> Records from a collection:
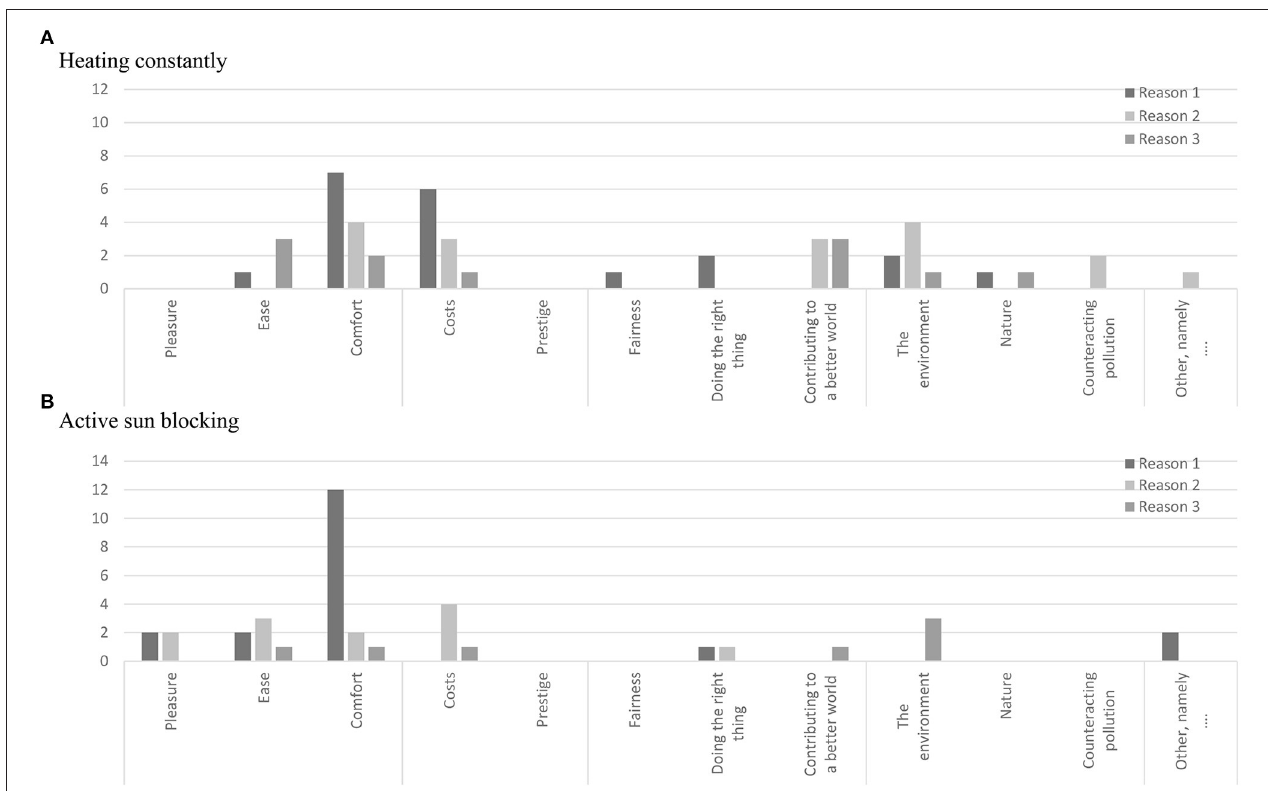
FIGURE 2 | Overview of values mentioned by residents as important for performing the two specific sustainable behaviors; (A) heating constantly and (B) active sun blocking, including number of times each value was mentioned as first, second, and third reason to perform the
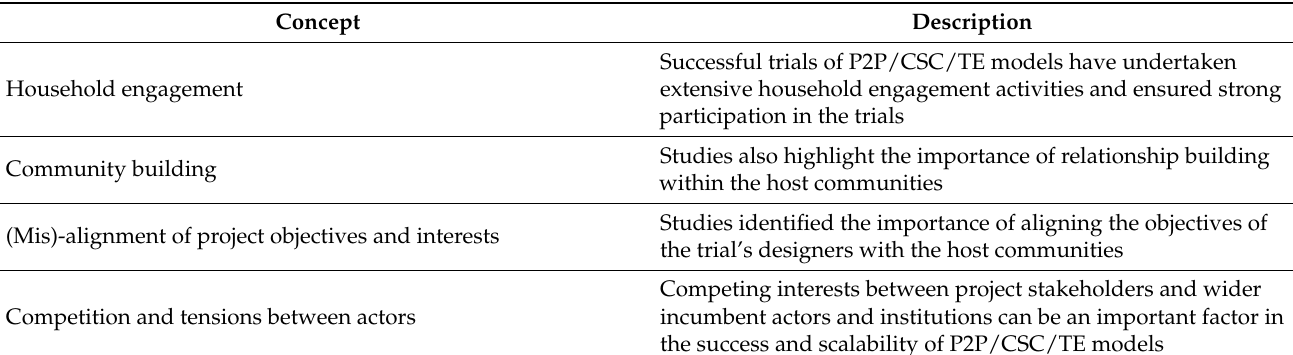
Table 6. Summary of the influence of model design and implementation on P2P, CSC and TE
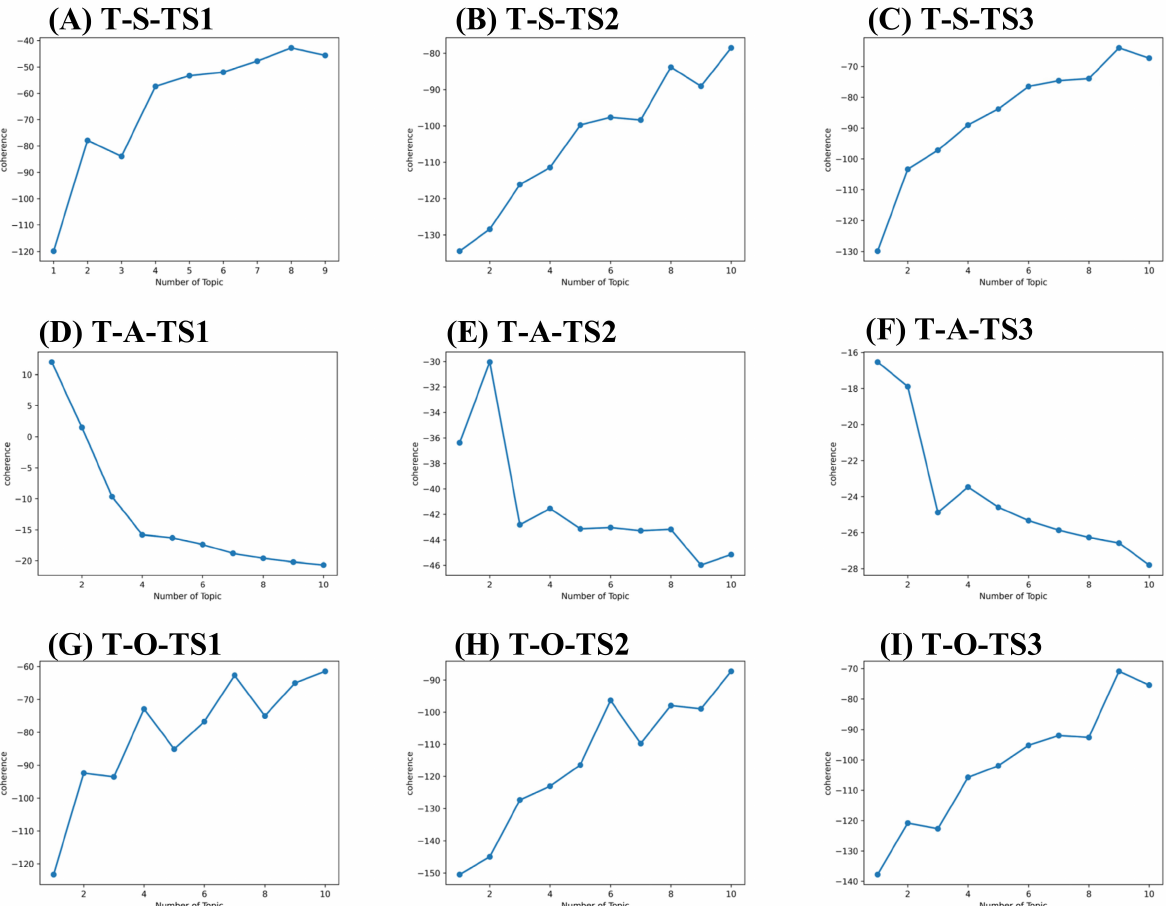
Figure 5. Topic coherence curve for technology layer. ( A ) Topic coherence value of S components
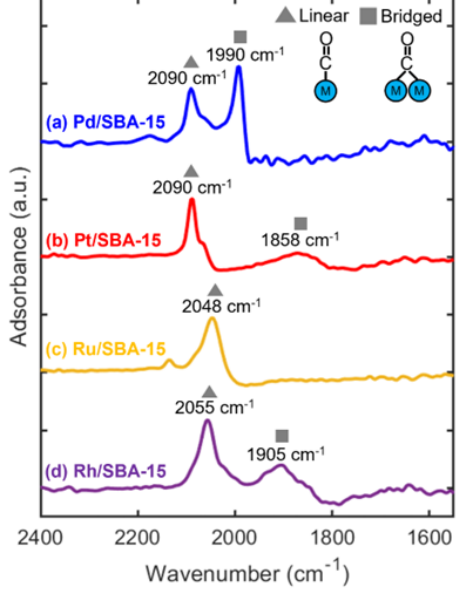
Figure 7. DRIFTS for the CO adsorption on the Pd/SBA-15, Pt/SBA-15, Ru/SBA-15, and Rh/SBA-15. The triangles and squares represent the linear- and bridged-bonded CO on the metals, respectively.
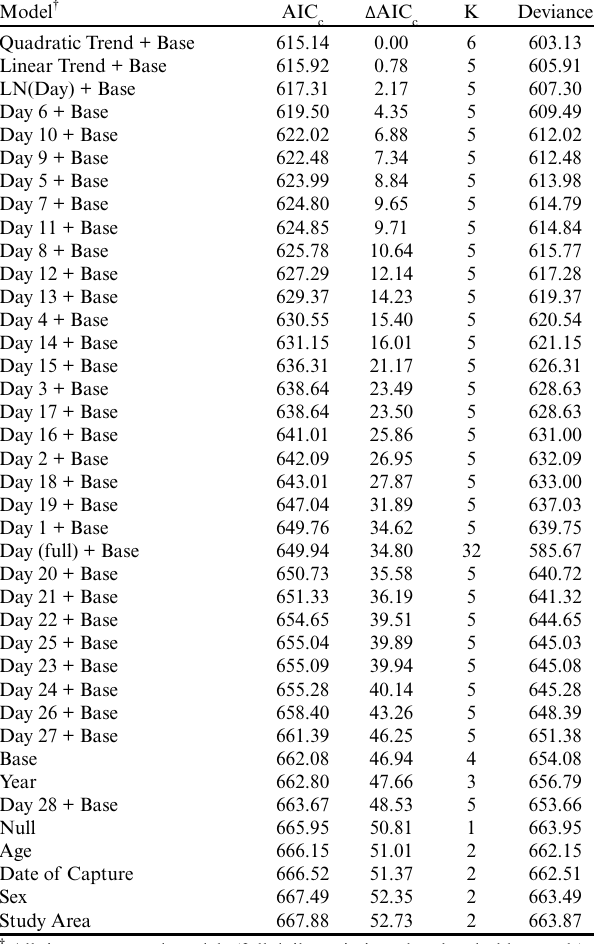
† All time-structured models (full daily variation, day thresholds, trends)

> What to work on: Please state how many lines of the entries above include the string "value", giving the number and nothing more.

> Task output: 2